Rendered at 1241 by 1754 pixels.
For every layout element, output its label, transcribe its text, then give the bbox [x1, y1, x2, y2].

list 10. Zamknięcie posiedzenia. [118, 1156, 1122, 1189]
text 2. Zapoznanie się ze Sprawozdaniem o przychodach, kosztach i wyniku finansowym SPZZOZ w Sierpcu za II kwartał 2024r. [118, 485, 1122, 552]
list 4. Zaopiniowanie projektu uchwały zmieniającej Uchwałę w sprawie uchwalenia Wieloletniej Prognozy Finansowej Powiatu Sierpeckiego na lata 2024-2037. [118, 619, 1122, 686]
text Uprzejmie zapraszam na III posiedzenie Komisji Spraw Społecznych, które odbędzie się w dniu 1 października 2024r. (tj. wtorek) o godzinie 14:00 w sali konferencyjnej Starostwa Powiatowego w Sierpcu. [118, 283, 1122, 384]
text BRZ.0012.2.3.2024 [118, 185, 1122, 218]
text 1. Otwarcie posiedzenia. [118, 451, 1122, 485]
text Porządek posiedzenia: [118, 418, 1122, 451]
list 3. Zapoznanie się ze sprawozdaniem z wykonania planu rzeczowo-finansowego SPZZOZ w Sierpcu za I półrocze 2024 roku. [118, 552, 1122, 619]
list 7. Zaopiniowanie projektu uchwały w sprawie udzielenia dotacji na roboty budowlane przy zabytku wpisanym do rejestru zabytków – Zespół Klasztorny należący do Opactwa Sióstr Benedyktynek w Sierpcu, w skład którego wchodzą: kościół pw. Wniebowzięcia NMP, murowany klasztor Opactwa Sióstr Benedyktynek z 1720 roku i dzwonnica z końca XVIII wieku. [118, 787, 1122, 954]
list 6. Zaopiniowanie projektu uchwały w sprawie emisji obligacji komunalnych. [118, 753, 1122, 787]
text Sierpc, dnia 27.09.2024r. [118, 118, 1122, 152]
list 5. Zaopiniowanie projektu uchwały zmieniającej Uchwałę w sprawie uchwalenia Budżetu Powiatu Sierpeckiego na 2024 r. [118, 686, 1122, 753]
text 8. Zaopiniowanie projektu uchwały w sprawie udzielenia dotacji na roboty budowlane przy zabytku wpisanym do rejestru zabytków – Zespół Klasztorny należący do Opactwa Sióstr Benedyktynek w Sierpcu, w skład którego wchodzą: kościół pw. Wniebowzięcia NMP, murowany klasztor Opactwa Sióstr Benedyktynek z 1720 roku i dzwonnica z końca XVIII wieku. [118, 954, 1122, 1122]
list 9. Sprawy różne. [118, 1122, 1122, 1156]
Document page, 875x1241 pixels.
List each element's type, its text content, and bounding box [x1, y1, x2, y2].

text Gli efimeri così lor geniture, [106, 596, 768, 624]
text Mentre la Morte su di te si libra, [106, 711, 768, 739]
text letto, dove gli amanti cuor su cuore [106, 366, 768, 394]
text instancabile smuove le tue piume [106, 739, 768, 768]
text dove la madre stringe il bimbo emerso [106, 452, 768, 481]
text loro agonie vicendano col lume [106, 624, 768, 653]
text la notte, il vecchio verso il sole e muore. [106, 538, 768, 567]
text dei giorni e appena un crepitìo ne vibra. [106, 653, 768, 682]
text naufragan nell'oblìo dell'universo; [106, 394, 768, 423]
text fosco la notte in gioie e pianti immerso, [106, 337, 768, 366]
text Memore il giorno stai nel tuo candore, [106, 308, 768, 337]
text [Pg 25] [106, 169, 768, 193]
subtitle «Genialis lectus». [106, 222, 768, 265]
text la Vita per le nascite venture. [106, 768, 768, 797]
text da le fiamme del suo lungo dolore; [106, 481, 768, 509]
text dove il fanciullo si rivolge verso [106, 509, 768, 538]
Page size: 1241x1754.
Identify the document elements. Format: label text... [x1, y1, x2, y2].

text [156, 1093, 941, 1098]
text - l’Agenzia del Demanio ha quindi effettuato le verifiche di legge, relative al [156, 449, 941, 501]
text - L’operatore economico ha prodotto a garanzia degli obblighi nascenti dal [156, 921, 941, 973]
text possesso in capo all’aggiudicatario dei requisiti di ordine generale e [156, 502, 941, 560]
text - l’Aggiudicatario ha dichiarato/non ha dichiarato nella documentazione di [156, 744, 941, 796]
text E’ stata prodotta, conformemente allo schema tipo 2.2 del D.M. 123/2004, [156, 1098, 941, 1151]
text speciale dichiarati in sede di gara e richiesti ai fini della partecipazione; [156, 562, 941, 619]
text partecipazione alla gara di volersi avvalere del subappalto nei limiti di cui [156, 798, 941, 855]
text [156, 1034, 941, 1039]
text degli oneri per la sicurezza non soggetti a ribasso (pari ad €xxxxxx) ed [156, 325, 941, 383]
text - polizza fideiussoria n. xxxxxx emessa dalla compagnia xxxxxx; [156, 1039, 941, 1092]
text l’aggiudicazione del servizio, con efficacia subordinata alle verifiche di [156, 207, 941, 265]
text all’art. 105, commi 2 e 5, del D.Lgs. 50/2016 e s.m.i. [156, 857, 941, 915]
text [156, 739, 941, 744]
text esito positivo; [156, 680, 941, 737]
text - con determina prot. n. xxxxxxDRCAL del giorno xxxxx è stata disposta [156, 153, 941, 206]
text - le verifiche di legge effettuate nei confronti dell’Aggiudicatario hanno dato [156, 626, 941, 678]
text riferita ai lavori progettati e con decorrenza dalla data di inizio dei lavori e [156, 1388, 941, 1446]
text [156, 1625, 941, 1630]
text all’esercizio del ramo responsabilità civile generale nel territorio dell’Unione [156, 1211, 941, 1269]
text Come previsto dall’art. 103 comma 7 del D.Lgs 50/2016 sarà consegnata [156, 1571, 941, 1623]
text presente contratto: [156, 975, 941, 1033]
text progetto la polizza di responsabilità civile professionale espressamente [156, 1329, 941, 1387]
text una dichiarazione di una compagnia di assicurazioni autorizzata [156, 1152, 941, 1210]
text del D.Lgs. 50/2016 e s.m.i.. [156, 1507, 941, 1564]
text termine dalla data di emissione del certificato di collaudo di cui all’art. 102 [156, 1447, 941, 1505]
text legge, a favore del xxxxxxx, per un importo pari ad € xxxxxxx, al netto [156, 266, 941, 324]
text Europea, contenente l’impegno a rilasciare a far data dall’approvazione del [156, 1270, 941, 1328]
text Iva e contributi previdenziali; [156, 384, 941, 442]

* Stated task
Lay out the lines of the material above, from the line with "list 10. Zamknięcie" up to and including the line with "text Porządek posiedzenia: [118, 418, 1122, 451]", as a JSON list of strings, with one string per line and blank lines left out.

* Written response
[
  "list 10. Zamknięcie posiedzenia. [118, 1156, 1122, 1189]",
  "text 2. Zapoznanie się ze Sprawozdaniem o przychodach, kosztach i wyniku finansowym SPZZOZ w Sierpcu za II kwartał 2024r. [118, 485, 1122, 552]",
  "list 4. Zaopiniowanie projektu uchwały zmieniającej Uchwałę w sprawie uchwalenia Wieloletniej Prognozy Finansowej Powiatu Sierpeckiego na lata 2024-2037. [118, 619, 1122, 686]",
  "text Uprzejmie zapraszam na III posiedzenie Komisji Spraw Społecznych, które odbędzie się w dniu 1 października 2024r. (tj. wtorek) o godzinie 14:00 w sali konferencyjnej Starostwa Powiatowego w Sierpcu. [118, 283, 1122, 384]",
  "text BRZ.0012.2.3.2024 [118, 185, 1122, 218]",
  "text 1. Otwarcie posiedzenia. [118, 451, 1122, 485]",
  "text Porządek posiedzenia: [118, 418, 1122, 451]"
]